§ **GIVEN REQUEST**: Please return, word for word, the passage of the forum reply about folding Hebrew marks that begins at "Mm, true. Though" and stops after "like everything else.".

Re: Folding algorithm and canonical equivalence

From: Mark E. Shoulson (
Date: Sun Jul 18 2004 - 21:25:42 CDT

  • Next message: Jony Rosenne: "RE: Folding algorithm and canonical equivalence"

    Michael Everson wrote:

    > At 13:00 +0300 2004-07-18, Jony Rosenne wrote:
    >> > Jony is arguing to extend AccentFolding to Hebrew (fold to
    >>> unpointed). His
    >>> suggestion is to fold *all* combining marks used with Hebrew
    >>> in that case.
    >>> I want to double check that he really means all combining
    >>> marks in the
    >> > Hebrew block, or just some of them.
    >> I did mean all. All points and cantillation marks in Hebrew are
    >> optional.
    > In the Hebrew language, perhaps. But in other languages, like Yiddish,
    > which use the Hebrew script, at least some points are NOT optional,
    > and "dropping" them causes textual corruption and loss of data.

    Mm, true. Though for all that, a lot of Yiddish I've seen is also
    written without vowel-points. So the patah-alef and qamats-alef vowels,
    and the yod-yod-patah vs. yod yod diphthongs, must be distinguished from
    context, like everything else.

§ **DATA SECTION**:
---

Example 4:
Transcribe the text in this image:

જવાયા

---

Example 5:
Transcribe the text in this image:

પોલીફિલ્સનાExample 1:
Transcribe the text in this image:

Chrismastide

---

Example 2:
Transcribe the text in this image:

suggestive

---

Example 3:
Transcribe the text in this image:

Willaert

---

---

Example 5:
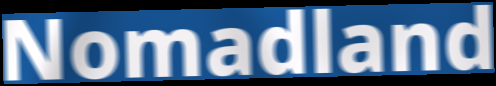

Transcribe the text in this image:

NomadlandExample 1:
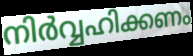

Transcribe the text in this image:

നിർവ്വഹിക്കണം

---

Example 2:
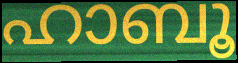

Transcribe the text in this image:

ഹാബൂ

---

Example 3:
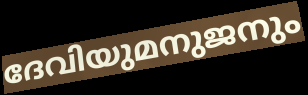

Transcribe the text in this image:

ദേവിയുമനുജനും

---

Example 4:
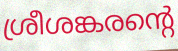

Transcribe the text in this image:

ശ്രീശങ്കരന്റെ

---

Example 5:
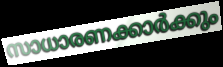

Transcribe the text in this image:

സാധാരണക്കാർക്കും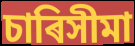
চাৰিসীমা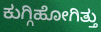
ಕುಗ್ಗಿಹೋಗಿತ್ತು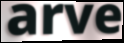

§ **EXERCISE RESULT**:
Mm, true. Though for all that, a lot of Yiddish I've seen is also
    written without vowel-points. So the patah-alef and qamats-alef vowels,
    and the yod-yod-patah vs. yod yod diphthongs, must be distinguished from
    context, like everything else.